## Was erwartet wird
Nenne alle Vorrichtungen zum Waschen, für die Notdurft und zur Entsorgung, die der Text über die Zugreise im Waggon erwähnt.
::: Übungstext :::
Musikalisch geweckt werden wir mit Tschaikowski. Das „Frischmachen“ erfolgt genau nach Zeitplan, in den sich jeder am Tag vorher eintragen muss (und das hat immer mustergültig geklappt). In den Kategorien 1 & 2 ist der Komfort der Sanitäranlagen zugegebenermaßen schon sehr einfach. Es gibt pro Waggon eine Dusche und eine Toilette, die aber sehr eingeschränkt zu benutzen ist. Bei jedem Stillstand des Zuges wird sie gesperrt und es wird dafür ein Campingklo zur Verfügung gestellt. Grundsätzlich darf das Klopapier nur in den dafür vorgesehen Eimer geworfen werden, angeblich wegen Verstopfungsgefahr, aber das ist Quatsch, weil das 50 cm lange Abflussrohr mit 10 cm Durchmesser völlig gerade „in die Freiheit führt“.
::: Daten zur Analyse :::
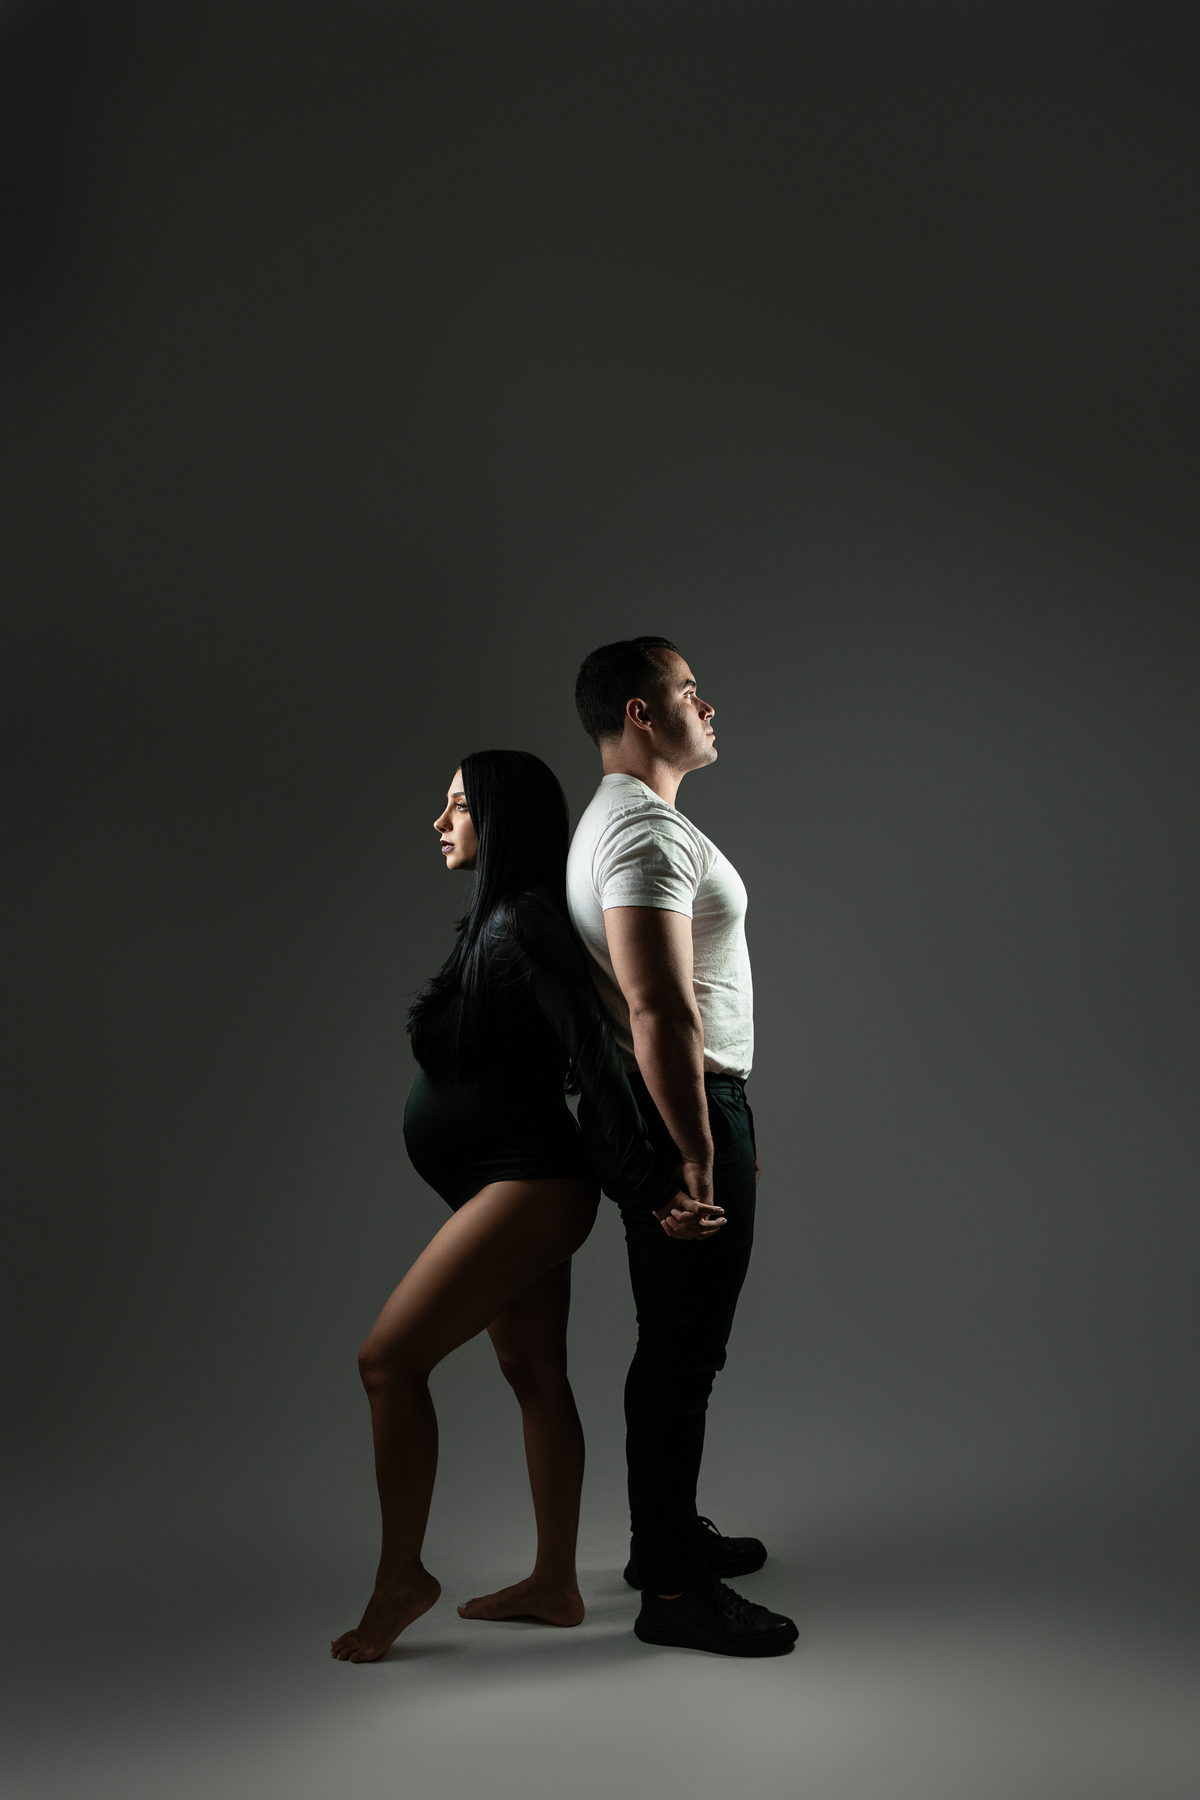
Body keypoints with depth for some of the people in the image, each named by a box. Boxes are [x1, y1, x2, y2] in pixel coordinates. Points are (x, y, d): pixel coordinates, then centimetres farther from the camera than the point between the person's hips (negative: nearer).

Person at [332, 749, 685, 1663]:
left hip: (527, 1185, -10)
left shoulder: (521, 923, -17)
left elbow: (594, 1045, -24)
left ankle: (400, 1577, 3)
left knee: (390, 1358, -9)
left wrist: (645, 1178, -25)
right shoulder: (497, 920, 13)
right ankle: (555, 1585, 23)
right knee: (535, 1376, 14)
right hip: (517, 1186, 10)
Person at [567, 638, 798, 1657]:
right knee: (683, 1353, -4)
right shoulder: (645, 831, -19)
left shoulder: (628, 822, 17)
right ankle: (672, 1591, 5)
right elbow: (662, 1013, -27)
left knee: (679, 1344, 19)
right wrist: (697, 1163, -27)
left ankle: (668, 1534, 33)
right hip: (683, 1113, -11)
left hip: (694, 1107, 11)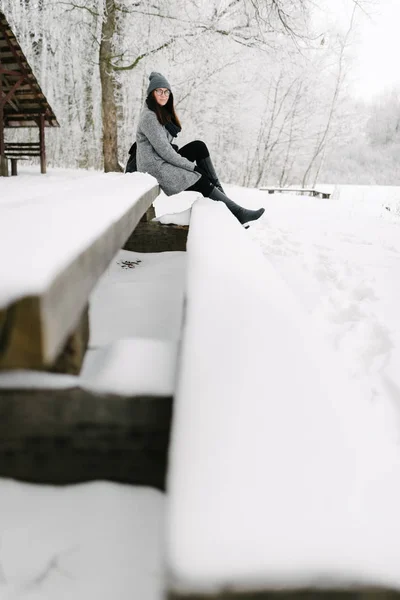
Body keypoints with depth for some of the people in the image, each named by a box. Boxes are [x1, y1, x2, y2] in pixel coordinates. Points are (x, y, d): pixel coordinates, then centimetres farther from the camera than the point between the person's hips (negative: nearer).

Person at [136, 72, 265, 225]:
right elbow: (163, 150, -21)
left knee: (199, 146, -5)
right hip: (156, 170, -9)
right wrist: (191, 166, -17)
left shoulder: (163, 113, 16)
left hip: (164, 162, 9)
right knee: (201, 182, -12)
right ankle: (237, 213, -5)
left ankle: (219, 192, -12)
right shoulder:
:::
## Antwortbereich
Dusche, Toilette, Campingklo, Eimer für das Klopapier, Abflussrohr